==== Given data ====
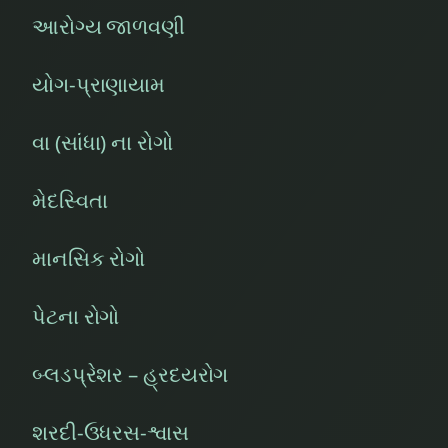
આરોગ્ય જાળવણી
યોગ-પ્રાણાયામ
વા (સાંધા) ના રોગો
મેદસ્વિતા
માનસિક રોગો
પેટના રોગો
બ્લડપ્રેશર – હ્રદયરોગ
શરદી-ઉધરસ-શ્વાસ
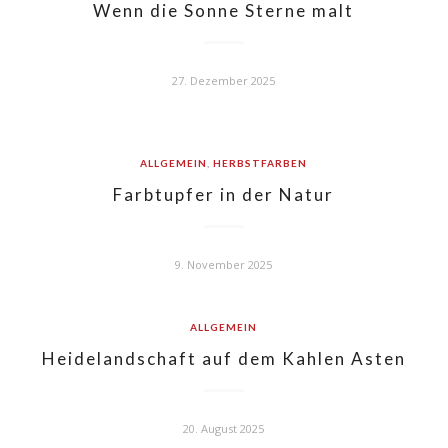
Wenn die Sonne Sterne malt
27. Dezember 2025
ALLGEMEIN
,
HERBSTFARBEN
Farbtupfer in der Natur
9. November 2025
ALLGEMEIN
Heidelandschaft auf dem Kahlen Asten
20. August 2025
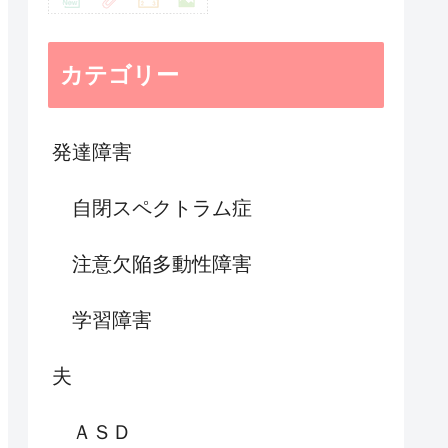
カテゴリー
発達障害
自閉スペクトラム症
注意欠陥多動性障害
学習障害
夫
ＡＳＤ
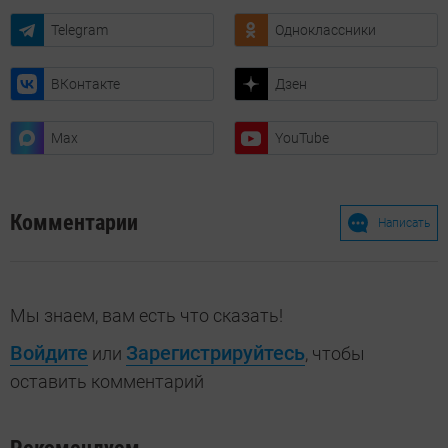
Telegram
Одноклассники
ВКонтакте
Дзен
Max
YouTube
Комментарии
Написать
Мы знаем, вам есть что сказать!
Войдите
Зарегистрируйтесь
или
, чтобы
оставить комментарий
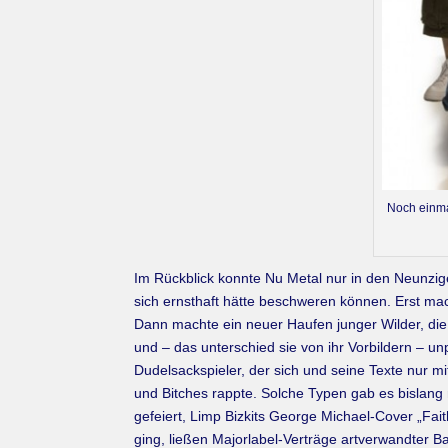
Noch einmal
Im Rückblick konnte Nu Metal nur in den Neunzige
sich ernsthaft hätte beschweren können. Erst m
Dann machte ein neuer Haufen junger Wilder, di
und – das unterschied sie von ihr Vorbildern – un
Dudelsackspieler, der sich und seine Texte nur m
und Bitches rappte. Solche Typen gab es bislan
gefeiert, Limp Bizkits George Michael-Cover „Fai
ging, ließen Majorlabel-Verträge artverwandter B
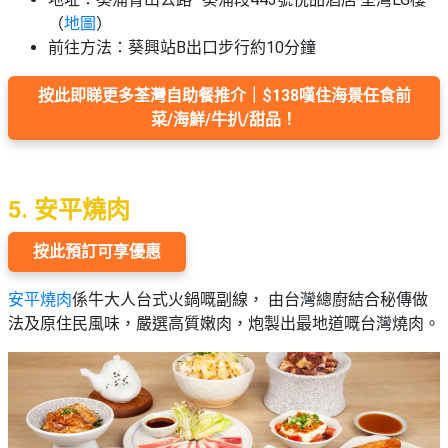
（
地圖
）
前往方法：葵興站B出口步行約10分鐘
按此即睇更多荃灣自助餐推介｜$138嘆住海景任食前
菜/海鮮/牛扒/甜品！
5. 安平燒肉
按此預訂可享優惠
安平燒肉
係牛大人台式火鍋嘅副線， 由台灣總廚結合秘傳做
法及原住民風味，嚴選高質嫩肉，炮製出最地道嘅台灣燒肉。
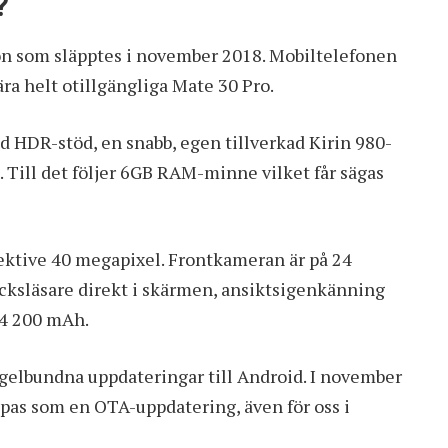
?
on som släpptes i november 2018. Mobiltelefonen
ra helt otillgängliga Mate 30 Pro.
 HDR-stöd, en snabb, egen tillverkad Kirin 980-
Till det följer 6GB RAM-minne vilket får sägas
pektive 40 megapixel. Frontkameran är på 24
ycksläsare direkt i skärmen, ansiktsigenkänning
 4 200 mAh.
egelbundna uppdateringar till Android. I november
pas som en OTA-uppdatering, även för oss i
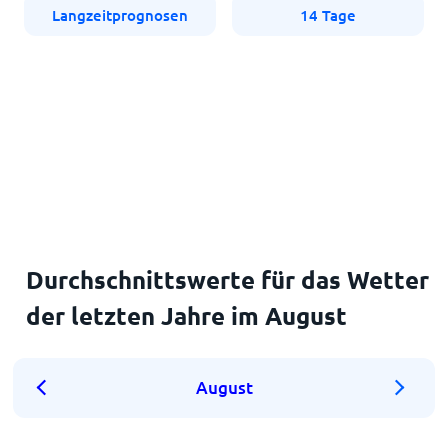
Langzeitprognosen
14 Tage
Durchschnittswerte für das Wetter
der letzten Jahre im August
August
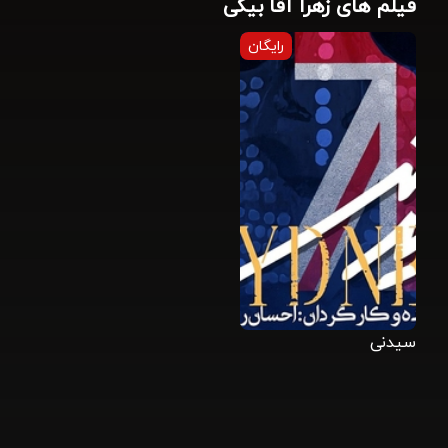
فیلم های زهرا آقا بیگی
رایگان
سیدنی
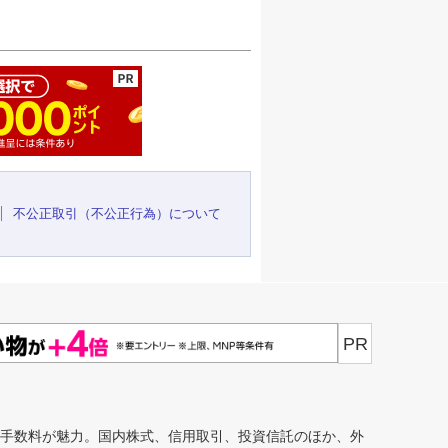
ージの先頭へ
不公正取引（不公正行為）について
PR
安手数料が魅力。国内株式、信用取引、投資信託のほか、外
====
Assignment
Reproduce the text of every entry above, unchanged and line by line, and leave the pictures out.

Solution for this problem
આરોગ્ય જાળવણી
યોગ-પ્રાણાયામ
વા (સાંધા) ના રોગો
મેદસ્વિતા
માનસિક રોગો
પેટના રોગો
બ્લડપ્રેશર – હ્રદયરોગ
શરદી-ઉધરસ-શ્વાસ
Wenn die Sonne Sterne malt
27. Dezember 2025
ALLGEMEIN
,
HERBSTFARBEN
Farbtupfer in der Natur
9. November 2025
ALLGEMEIN
Heidelandschaft auf dem Kahlen Asten
20. August 2025
カテゴリー
発達障害
自閉スペクトラム症
注意欠陥多動性障害
学習障害
夫
ＡＳＤ
Telegram
Одноклассники
ВКонтакте
Дзен
Max
YouTube
Комментарии
Написать
Мы знаем, вам есть что сказать!
Войдите
Зарегистрируйтесь
или
, чтобы
оставить комментарий
Noch einmal
Im Rückblick konnte Nu Metal nur in den Neunzige
sich ernsthaft hätte beschweren können. Erst m
Dann machte ein neuer Haufen junger Wilder, di
und – das unterschied sie von ihr Vorbildern – un
Dudelsackspieler, der sich und seine Texte nur m
und Bitches rappte. Solche Typen gab es bislan
gefeiert, Limp Bizkits George Michael-Cover „Fai
ging, ließen Majorlabel-Verträge artverwandter B
（
地圖
）
前往方法：葵興站B出口步行約10分鐘
按此即睇更多荃灣自助餐推介｜$138嘆住海景任食前
菜/海鮮/牛扒/甜品！
5. 安平燒肉
按此預訂可享優惠
安平燒肉
係牛大人台式火鍋嘅副線， 由台灣總廚結合秘傳做
法及原住民風味，嚴選高質嫩肉，炮製出最地道嘅台灣燒肉。
?
on som släpptes i november 2018. Mobiltelefonen
ra helt otillgängliga Mate 30 Pro.
 HDR-stöd, en snabb, egen tillverkad Kirin 980-
Till det följer 6GB RAM-minne vilket får sägas
pektive 40 megapixel. Frontkameran är på 24
ycksläsare direkt i skärmen, ansiktsigenkänning
 4 200 mAh.
egelbundna uppdateringar till Android. I november
pas som en OTA-uppdatering, även för oss i
Langzeitprognosen
14 Tage
Durchschnittswerte für das Wetter
der letzten Jahre im August
August
فیلم های زهرا آقا بیگی
رایگان
سیدنی
ージの先頭へ
不公正取引（不公正行為）について
PR
安手数料が魅力。国内株式、信用取引、投資信託のほか、外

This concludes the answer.